I have no idea how long folks within COPAA have been talking about these particular language issues. But I do know this: a few of us pushed back HARD this year, and this resolution came out about a month after a group of us sent a lengthy message to the board about the pedagogy in our course, including a strongly-worded section about the use of language. Perhaps we were a strand of a much longer conversation. Perhaps we were the tipping point. In any case, I call this a win!

 

Advocacy vs. “Helicopter parenting”: what’s the difference?

I’m thinking about helicopter parenting today. You know: the much-maligned, over-protective parent who does everything for their child instead of empowering their child to do…whatever it is that needs to be done. And I’m thinking about what helicopter parenting looks like when one is parenting a disabled child, and whether or not there is such a thing as helicopter parenting when one is parenting a disabled child. I’ve been advocating for my son in a number of spaces for most of his life, and I always and continue to second-guess myself: am I overstepping? Will the people on the other end of my advocacy think it’s all too much, assume I’m a helicopter parent, and dismiss me out of hand? And how–in a society with such deep tension between over-parenting (whatever that means) and neglect–do I ensure that my intended audience understands that my advocacy really is about my kid and not about me? My own anxiety over this shows me how engrained ableism is: I KNOW I need to advocate for my child, and yet I constantly question my own intentions.

Helicopter parents have gotten a bad rap lately. There’s been a lot of press about the damage helicopter parenting is doing to young adults and, by extension, the society in which they now supposedly can’t function. Here’s one from a few years ago, published on CNN, which shows how Helicopter parenting can “ruin kids’  job prospects.” According to this article in the LA Times, helicopter parenting is “ruining America’s children.” Also, if we are to believe this article in Parenting, there are many varieties of helicopter parenting and adults are going to extremes to smooth the rough edges from the experiences of their mini-mes. And all the advice out there comes down to STOP IT AND LET YOU KID LIVE THEIR OWN LIFE. That seems like simple and sound advice, and no doubt, some folks need this advice. (There are few naysayers for this now common advice. One notable exception came from Brink Linsdey, published in The Atlantic under the title “The Real Problem with Helicopter Parents: There aren’t Enough of Them.” Lindsey points out the huge class problems with this myth: among highly-educated and financially stable families, parents have leisure time to pay more and closer attention to their children than in previous generations. Among families with parents who work long hours for poor pay, attention is a luxury. A-freaking-men.)

Material supplied >>
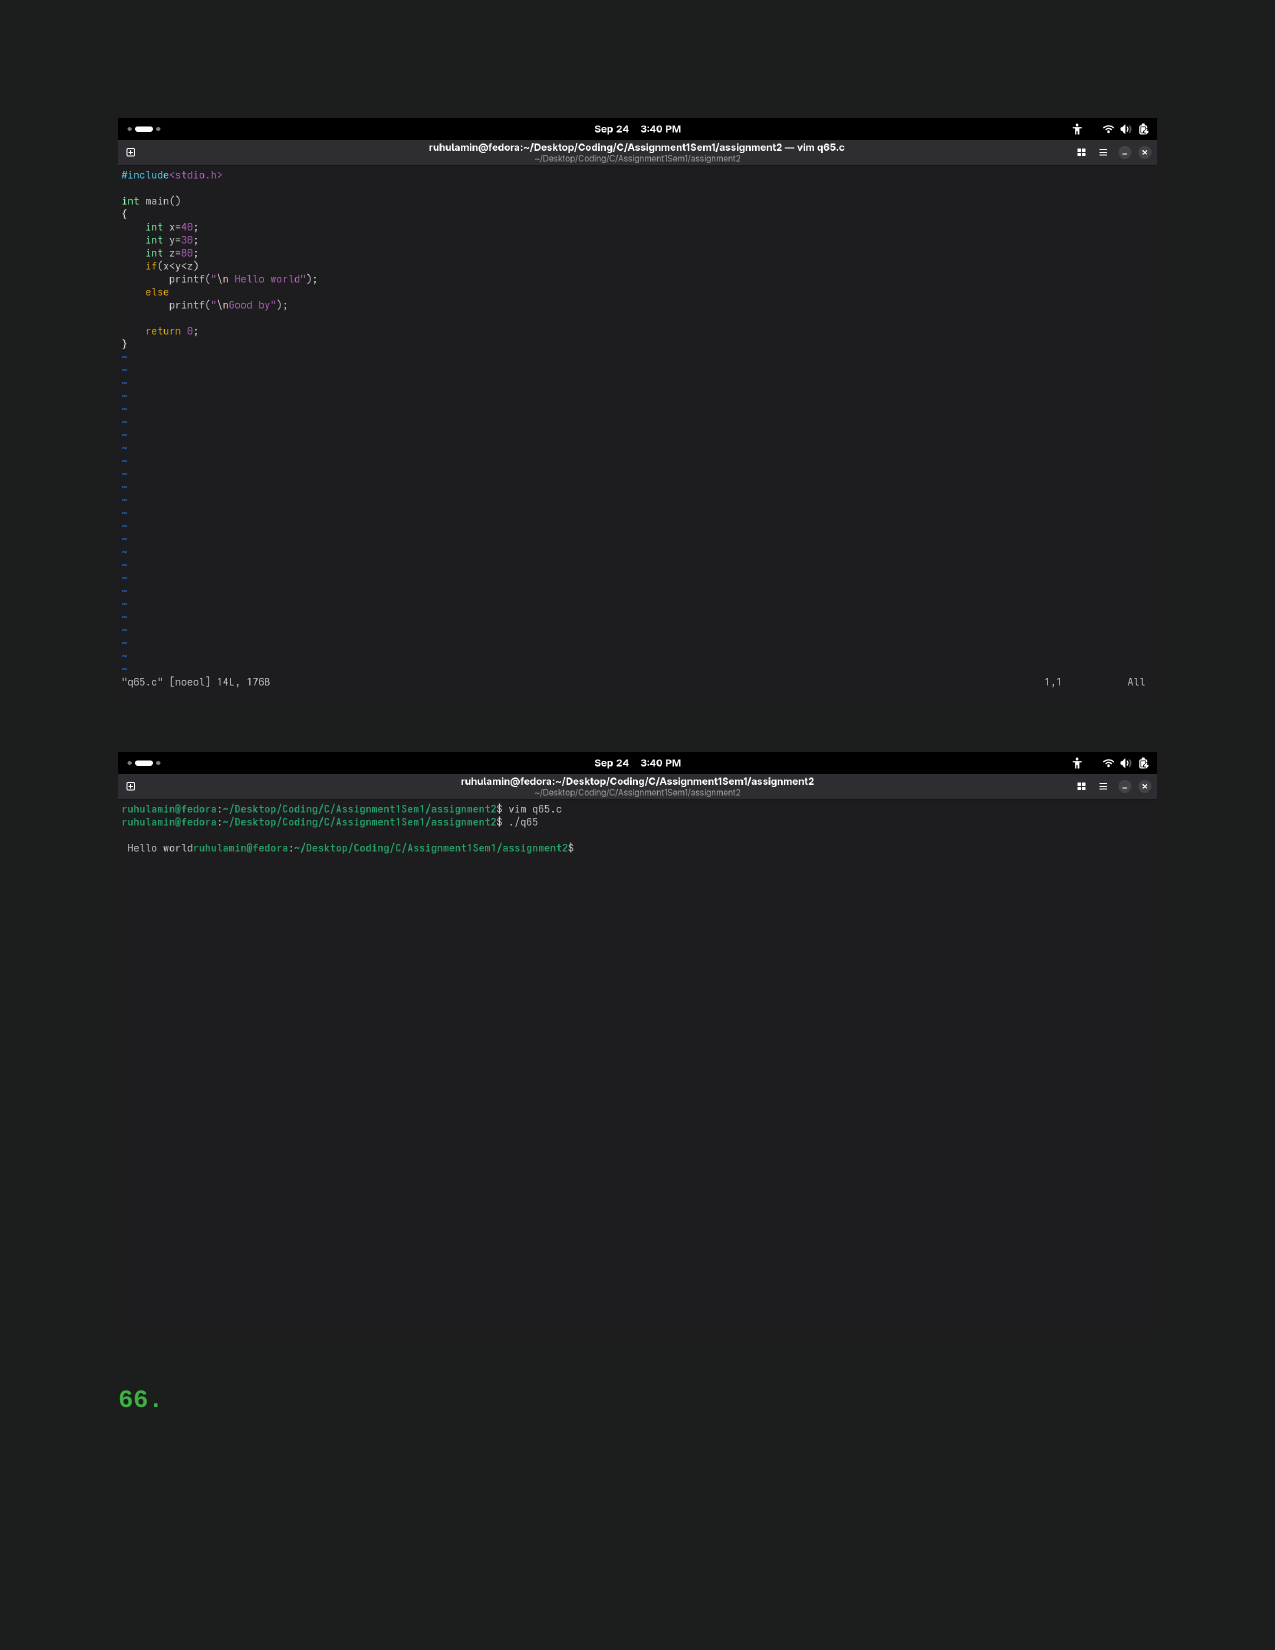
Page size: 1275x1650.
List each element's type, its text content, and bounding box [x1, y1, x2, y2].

picture [118, 752, 1157, 1337]
picture [118, 118, 1157, 703]
text 66. [118, 1386, 1157, 1414]
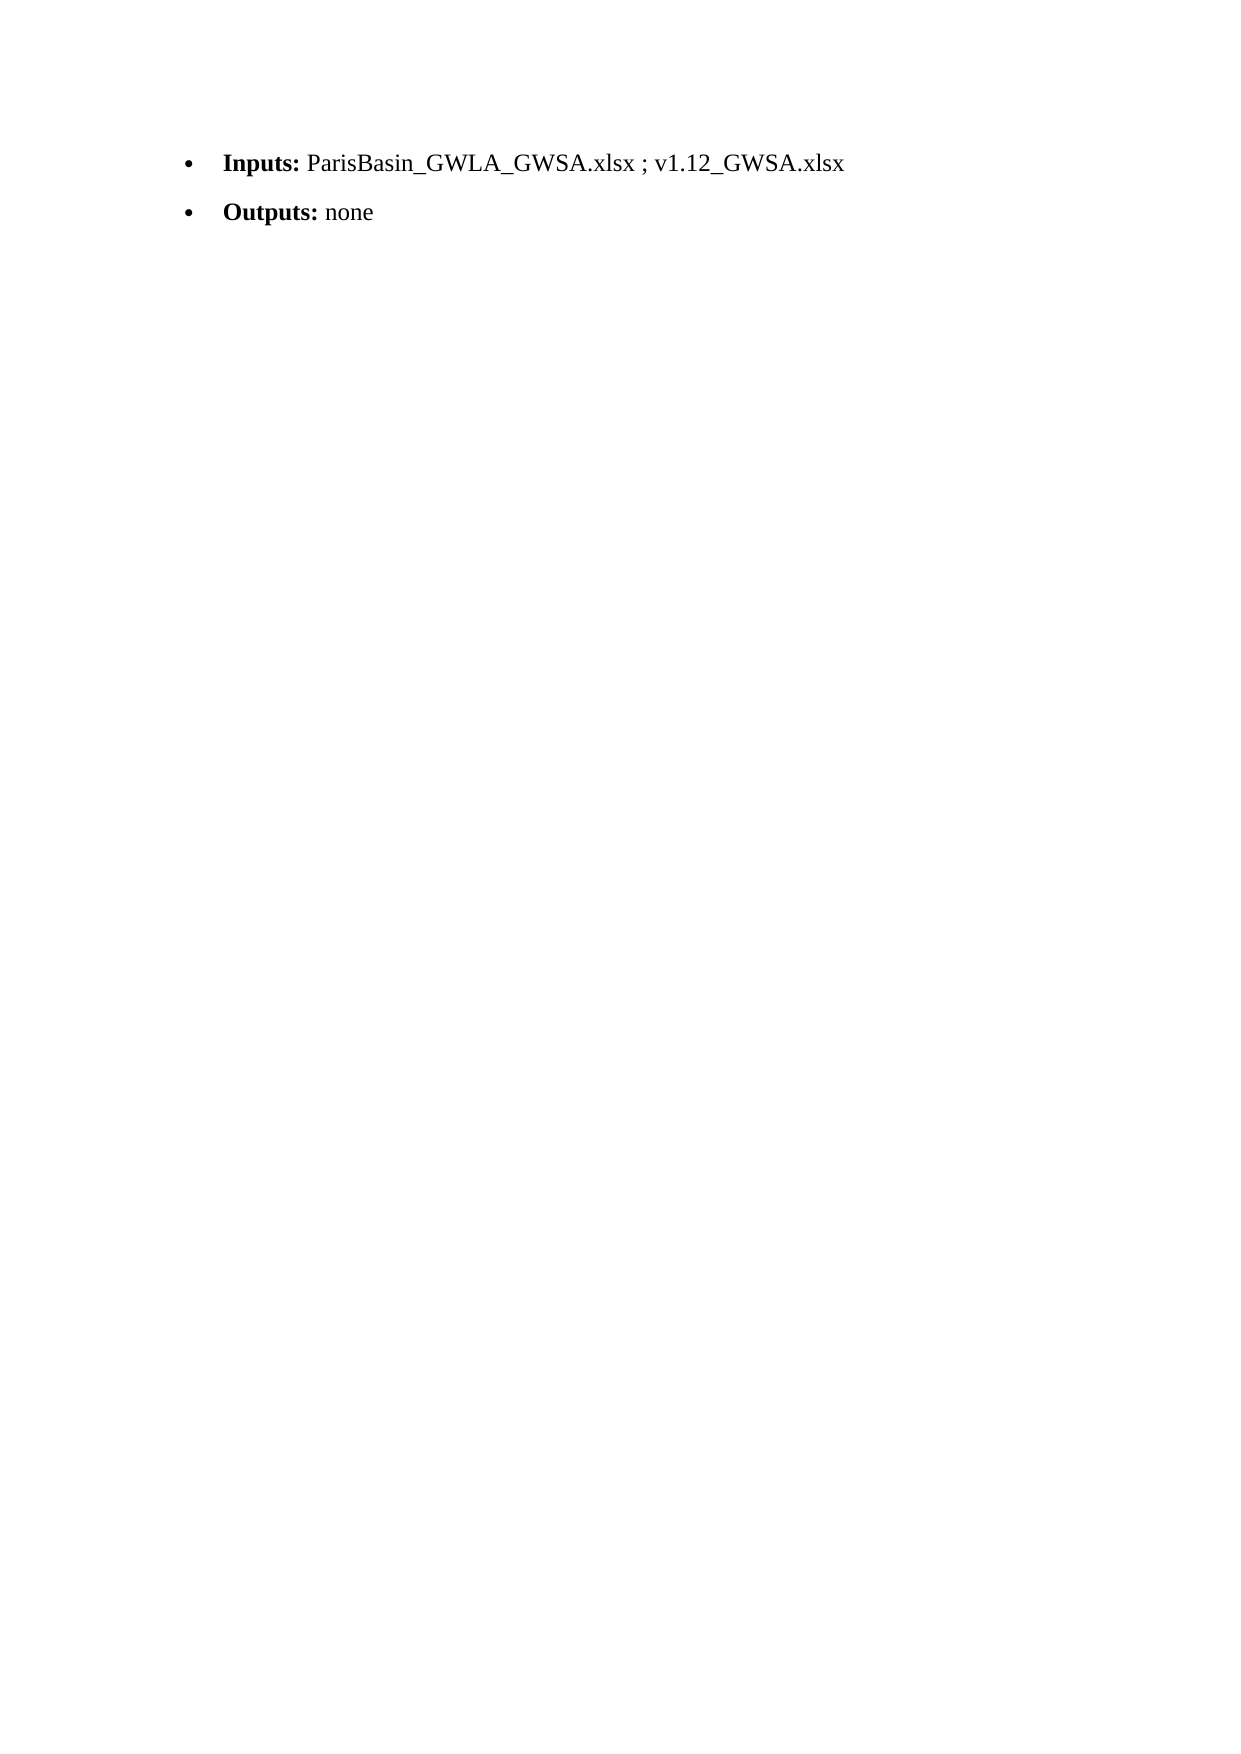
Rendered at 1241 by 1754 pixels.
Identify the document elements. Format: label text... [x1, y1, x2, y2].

list Inputs: ParisBasin_GWLA_GWSA.xlsx ; v1.12_GWSA.xlsx [185, 148, 1093, 176]
list Outputs: none [185, 197, 1093, 226]
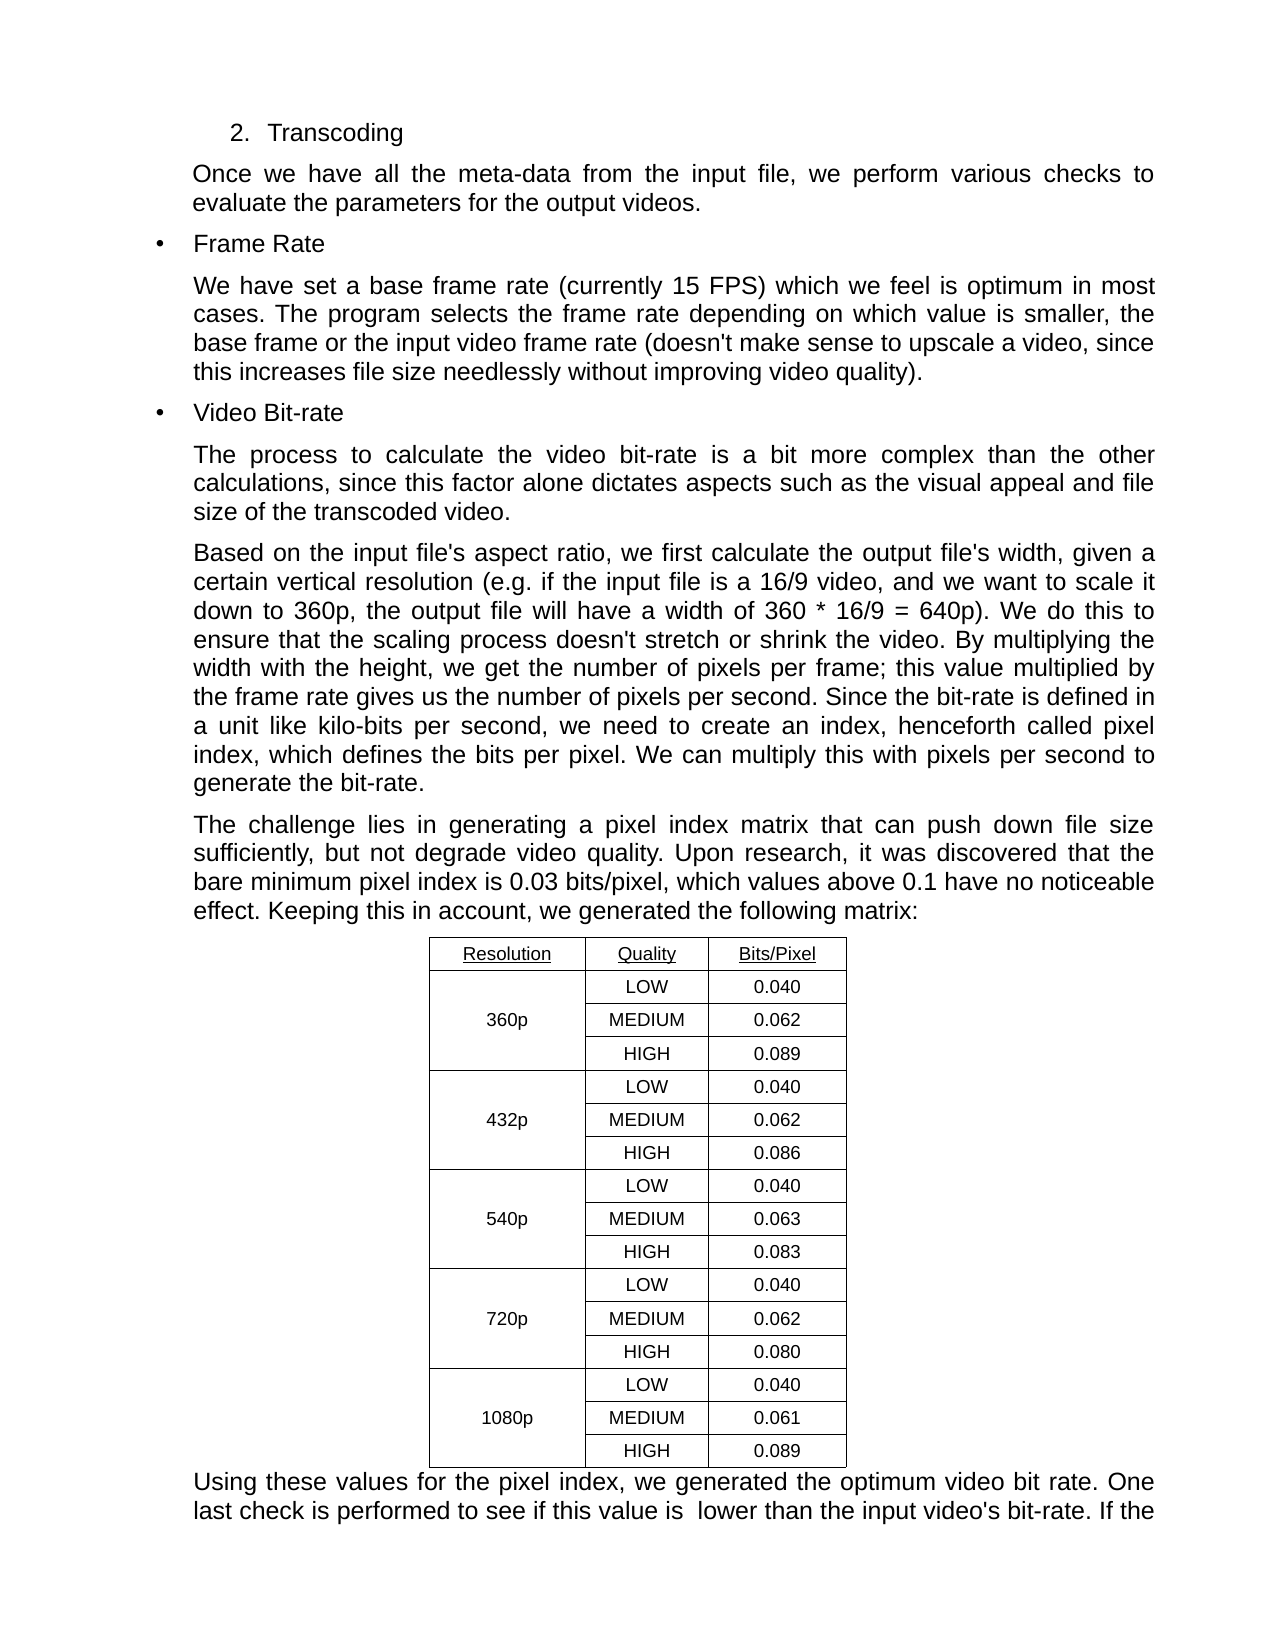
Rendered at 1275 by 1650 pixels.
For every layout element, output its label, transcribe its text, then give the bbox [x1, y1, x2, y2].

text Once we have all the meta-data from the input file, we perform various checks to evaluate the parameters for the output videos. [192, 159, 1157, 217]
table_cell LOW [586, 1170, 708, 1202]
table_cell MEDIUM [586, 1203, 708, 1235]
list The challenge lies in generating a pixel index matrix that can push down file size sufficiently, but not degrade video quality. Upon research, it was discovered that the bare minimum pixel index is 0.03 bits/pixel, which values above 0.1 have no noticeable effect. Keeping this in account, we generated the following matrix: [156, 809, 1157, 924]
list Using these values for the pixel index, we generated the optimum video bit rate. One last check is performed to see if this value is lower than the input video's bit-rate. If the [156, 1467, 1157, 1525]
table_cell 0.040 [709, 1071, 846, 1103]
table_cell 360p [430, 971, 585, 1069]
table_cell MEDIUM [586, 1104, 708, 1136]
table_cell 0.040 [709, 1170, 846, 1202]
table_cell LOW [586, 971, 708, 1003]
table_cell 540p [430, 1170, 585, 1268]
list Frame Rate [156, 229, 1157, 258]
table_cell 0.061 [709, 1402, 846, 1434]
table_cell 720p [430, 1269, 585, 1368]
table_cell 0.062 [709, 1104, 846, 1136]
table_cell 0.062 [709, 1302, 846, 1334]
list Video Bit-rate [156, 398, 1157, 427]
table_cell 0.040 [709, 971, 846, 1003]
table_header Bits/Pixel [709, 938, 846, 970]
table_cell LOW [586, 1269, 708, 1301]
table_cell LOW [586, 1071, 708, 1103]
table_cell 1080p [430, 1369, 585, 1467]
table_cell 0.089 [709, 1037, 846, 1069]
table_cell 0.086 [709, 1137, 846, 1169]
table_cell MEDIUM [586, 1402, 708, 1434]
table_cell LOW [586, 1369, 708, 1401]
table_cell HIGH [586, 1336, 708, 1368]
table_cell 0.080 [709, 1336, 846, 1368]
table_cell 0.089 [709, 1435, 846, 1467]
table_cell 0.063 [709, 1203, 846, 1235]
table_cell HIGH [586, 1435, 708, 1467]
table_header Resolution [430, 938, 585, 970]
table_cell 0.040 [709, 1269, 846, 1301]
list The process to calculate the video bit-rate is a bit more complex than the other calculations, since this factor alone dictates aspects such as the visual appeal and file size of the transcoded video. [156, 439, 1157, 526]
table_header Quality [586, 938, 708, 970]
table_cell HIGH [586, 1236, 708, 1268]
table_cell MEDIUM [586, 1302, 708, 1334]
table_cell HIGH [586, 1037, 708, 1069]
table_cell 432p [430, 1071, 585, 1169]
table_cell HIGH [586, 1137, 708, 1169]
table_cell MEDIUM [586, 1004, 708, 1036]
table_cell 0.083 [709, 1236, 846, 1268]
table_cell 0.062 [709, 1004, 846, 1036]
table_cell 0.040 [709, 1369, 846, 1401]
list Transcoding [229, 118, 1157, 147]
list We have set a base frame rate (currently 15 FPS) which we feel is optimum in most cases. The program selects the frame rate depending on which value is smaller, the base frame or the input video frame rate (doesn't make sense to upscale a video, since this increases file size needlessly without improving video quality). [156, 271, 1157, 386]
list Based on the input file's aspect ratio, we first calculate the output file's width, given a certain vertical resolution (e.g. if the input file is a 16/9 video, and we want to scale it down to 360p, the output file will have a width of 360 * 16/9 = 640p). We do this to ensure that the scaling process doesn't stretch or shrink the video. By multiplying the width with the height, we get the number of pixels per frame; this value multiplied by the frame rate gives us the number of pixels per second. Since the bit-rate is defined in a unit like kilo-bits per second, we need to create an index, henceforth called pixel index, which defines the bits per pixel. We can multiply this with pixels per second to generate the bit-rate. [156, 538, 1157, 797]
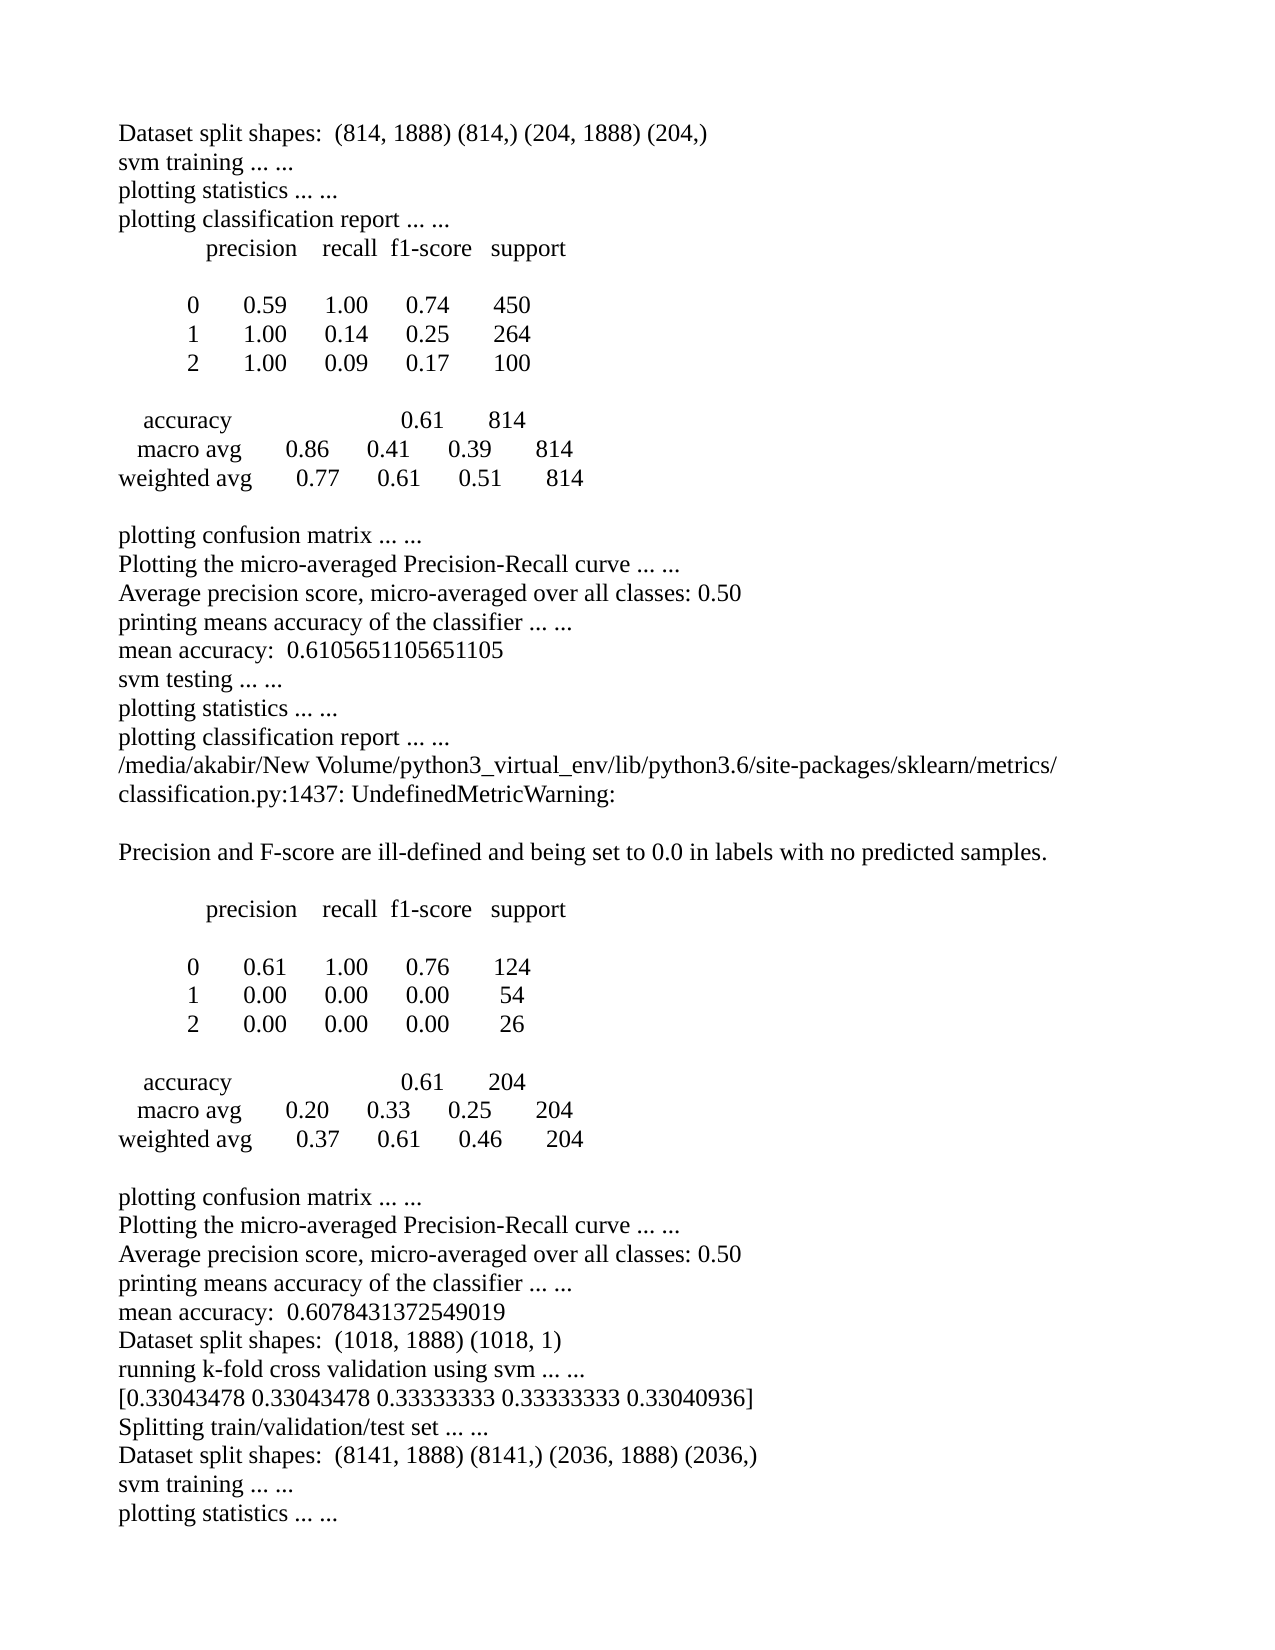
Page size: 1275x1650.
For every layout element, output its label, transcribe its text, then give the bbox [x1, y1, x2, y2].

Complete the following >>
1: Name every publication that the passage on helicopter parenting cites as the source of an article.
2: Repeat word for word the part of the passage on helicopter parenting that opens with the words containing "I have no idea" and closes with "this a win!".
3: Pick up the passage on helicopter parenting after its last sentence and carry it forward in the same voice.

Outputs >>
1: CNN, the LA Times, Parenting, The Atlantic

2:
I have no idea how long folks within COPAA have been talking about these particular language issues. But I do know this: a few of us pushed back HARD this year, and this resolution came out about a month after a group of us sent a lengthy message to the board about the pedagogy in our course, including a strongly-worded section about the use of language. Perhaps we were a strand of a much longer conversation. Perhaps we were the tipping point. In any case, I call this a win!

3:
This essay, “What’s Wrong with Helicopter Parenting?” by Dr. Gail Saltz, published in Child Mind, emphasizes the importance of facing and overcoming obstacles during childhood. The argument is simple: if a child faces obstacles and overcomes them, they will gain the confidence necessary to tackle obstacles down the road. She bases her essay on a study done at the University of Buffalo: “Researchers looked at people who had been through difficult things, and they found that, on the one hand, going through very traumatic experiences does not bode well for one’s long-term resilience, but, on the other, going through almost no difficult experiences also does not bode well for one’s resilience.” Note this phrase in particular: “going through very traumatic experiences does not bode well for one’s long-term resilience.” I’ll come back to that.

Here’s another, published in Psychology Today, which takes on Helicopter parents who go so far as to interfere in their kids’ graduate school application process. This article is particularly interested in the money angle: parents are paying the bills for graduate school and want the best deal for their money. (Parent paying for graduate school? That’s another issue, deeply wrapped in privilege, that we’ll have to save for another time.) Psychologist Michael Ungar was consulted for this article, and he’s pessimistic about what this sort of helicopter parenting means: “The point of parenting should be to grow a child who is capable of taking on adult tasks. I can fully understand coaching a child on how to fill in applications and how to deal with admissions officers. But doing that for the child is misguided and short-sighted. This is not a strategy for long-term well-being. It is always better to empower children to make good choices for themselves rather than having them remain dependent on parents to sort out problems for them.” In the end, this author argues, the students develop poor coping skills and their stress and anxiety increase because parents have overprotected them.

When I directed a graduate program at a public university, I was quite surprised when parents contacted me on behalf of their children. This happened at many stages of the application process: initial vetting of schools, during the application process, and even the interview on campus. In some cases, the parents insisted on accompanying the child adult applicant into my office and would not let the child speak. I concluded that those applicants were not good fits for my programs, and in most cases I was right. But what I don’t know is how many of those parents had to advocate for their children at some point. How many of those applicants had learning disabilities? I don’t know. Were any of those applicants neurodivergent? I don’t know. Did any of them deal with crippling anxiety on a daily basis? I don’t know.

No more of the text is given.